===== Input for this task =====
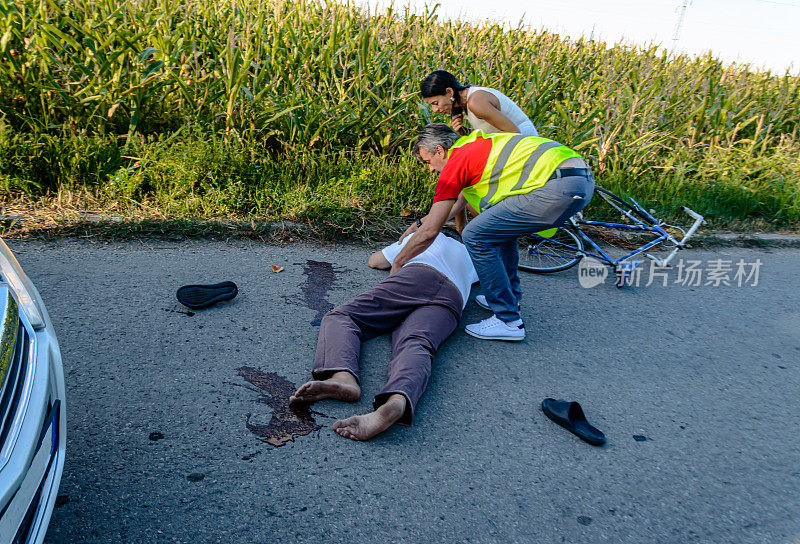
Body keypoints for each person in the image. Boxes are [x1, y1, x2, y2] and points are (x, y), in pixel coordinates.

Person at [395, 123, 595, 342]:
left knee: (475, 235)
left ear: (440, 150)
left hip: (555, 186)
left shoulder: (456, 163)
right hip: (579, 178)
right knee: (497, 231)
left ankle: (508, 320)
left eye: (428, 162)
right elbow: (451, 208)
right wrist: (418, 223)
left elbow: (431, 231)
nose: (430, 169)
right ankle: (510, 298)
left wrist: (399, 260)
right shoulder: (476, 146)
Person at [289, 228, 478, 441]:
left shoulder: (429, 236)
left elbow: (376, 261)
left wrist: (407, 239)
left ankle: (343, 377)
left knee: (342, 317)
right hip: (453, 298)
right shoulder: (473, 253)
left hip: (419, 275)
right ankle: (398, 400)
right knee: (416, 343)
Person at [420, 70, 539, 137]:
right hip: (518, 145)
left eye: (436, 103)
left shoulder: (476, 102)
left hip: (527, 143)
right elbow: (492, 133)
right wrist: (464, 132)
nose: (435, 109)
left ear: (449, 91)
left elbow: (514, 132)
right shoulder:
=====
Required work:
If a record contains a picture, omit the picture and repeat everything else exactly.

Answer to the exercise:
Body keypoints for each person in the image. Boxes are [x1, y1, x2, y2] and points are (x, y), in pixel coordinates.

Person at [395, 123, 595, 342]:
left knee: (475, 235)
left ear: (440, 150)
left hip: (555, 186)
left shoulder: (456, 163)
right hip: (579, 178)
right knee: (497, 231)
left ankle: (508, 320)
left eye: (428, 162)
right elbow: (451, 208)
right wrist: (418, 223)
left elbow: (431, 231)
nose: (430, 169)
right ankle: (510, 298)
left wrist: (399, 260)
right shoulder: (476, 146)
Person at [289, 228, 478, 441]:
left shoulder: (429, 236)
left elbow: (376, 261)
left wrist: (407, 239)
left ankle: (343, 377)
left knee: (342, 317)
right hip: (453, 298)
right shoulder: (473, 253)
left hip: (419, 275)
right ankle: (398, 400)
right knee: (416, 343)
Person at [420, 70, 539, 137]:
right hip: (518, 145)
left eye: (436, 103)
left shoulder: (476, 102)
left hip: (527, 143)
right elbow: (492, 133)
right wrist: (464, 132)
nose: (435, 109)
left ear: (449, 91)
left elbow: (514, 132)
right shoulder:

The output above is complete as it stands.